“La nostra critica era alla persona, mai all’orientamento sessuale”. E’ la lettera dei genitori di Maria Paola Gaglione, la 18enne morta in un incidente stradale l’11 settembre scorso mentre si trovava in sella allo scooter guidato da Ciro Migliore, il compagno trans con il quale stava da circa tre ani, ed era inseguita dal fratello, Michele Antonio (30 anni), accusato di omicidio preterintenzionale e violenza personale con l’aggravante dei futili motivi.

I genitori della 18enne, che da qualche settimana era andata via dall’abitazione al Parco Verde di Caivano (Napoli) per andare a convivere con Ciro ad Acerra (comune confinante), sono certi “dell’innocenza del figlio Michele” e desiderano “esprimere, da famiglia umile e cristiana, il più forte dissenso per le frasi omofobe attribuite a noi e a nostro figlio”.

Franco e Pina Gaglione chiedono “solo di rispettare le nostre lacrime, il nostro dolore e il nostro silenzio” nel giorno in cui sono in programma i funerali di Paola che si terranno alle 16.30 presso la chiesa di San Paolo Apostolo nel parco Verde di Caivano.

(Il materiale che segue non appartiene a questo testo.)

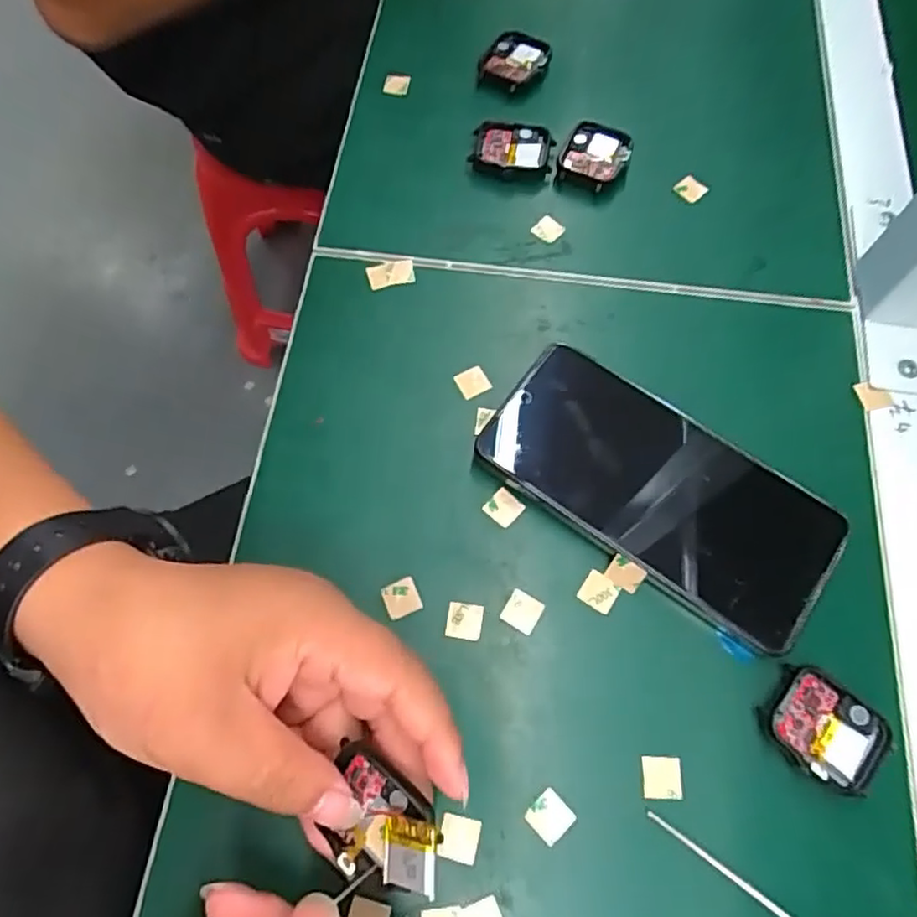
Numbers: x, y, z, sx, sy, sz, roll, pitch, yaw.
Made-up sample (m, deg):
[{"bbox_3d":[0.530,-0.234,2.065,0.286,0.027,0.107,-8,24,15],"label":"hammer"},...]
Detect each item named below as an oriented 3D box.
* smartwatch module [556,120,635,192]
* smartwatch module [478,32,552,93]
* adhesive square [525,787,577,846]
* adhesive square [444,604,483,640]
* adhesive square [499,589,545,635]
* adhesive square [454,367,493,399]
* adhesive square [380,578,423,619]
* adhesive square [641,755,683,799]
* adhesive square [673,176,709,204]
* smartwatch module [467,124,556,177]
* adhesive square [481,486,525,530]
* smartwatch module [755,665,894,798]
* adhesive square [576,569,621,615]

Questo il testo della lettera diffusa dal Corriere del Mezzogiorno attraverso il legale della famiglia Galgione Domenico Paolella:

“Abbiamo scelto di vivere in silenzio la perdita della nostra Paola perché questa tragedia ci ha lasciato senza parole e perché vogliamo stringerci in famiglia come sempre ci è accaduto nei dolori e nelle avversità.

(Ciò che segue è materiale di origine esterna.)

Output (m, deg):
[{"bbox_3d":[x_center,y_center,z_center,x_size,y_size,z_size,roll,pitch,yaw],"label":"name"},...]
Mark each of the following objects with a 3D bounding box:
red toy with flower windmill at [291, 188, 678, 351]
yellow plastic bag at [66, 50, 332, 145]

Abbiamo scelto il silenzio per piangere Paola, con la dignità e l’amore che abbiamo provato a donarle da quando è nata. Nessun processo o sentenza potrà guarire la nostra ferita. Tuttavia desideriamo far arrivare alla Magistratura e alle forze dell’ordine il nostro grazie per quanto stanno facendo in questi giorni. Siamo certi dell’innocenza di nostro figlio Michele. Non abbiamo mai creduto all’ipotesi dell’aggressione e non ci crederemo mai perché conosciamo Michele e il suo amore per Paola. Desideriamo esprimere il nostro più forte dissenso per le frasi omofobe attribuite a noi e a nostro figlio.

Nella nostra famiglia, umile e cristiana, non c’è spazio per l’odio verso il prossimo e a maggior ragione non c’è spazio per l’odio o la discriminazione per motivi sessuali. Eravamo preoccupati per Paola, ma non per le sue scelte sentimentali o sessuali. Sentivamo il pericolo di una frequentazione con una persona, ad avviso di noi genitori, poco affidabile.

La nostra critica era alla persona, mai all’orientamento sessuale. Il tempo dirà se le nostre erano preoccupazioni fondate. Adesso chiediamo solo di rispettare le nostre lacrime, il nostro dolore e il nostro silenzio. Ci scusiamo vivamente e umilmente con i giornalisti e le televisioni che ci hanno contattato in queste ore, anche aloro va il nostro grazie. Per il resto ci affidiamo ai Magistrati, pienamente rispettosi del loro lavoro”.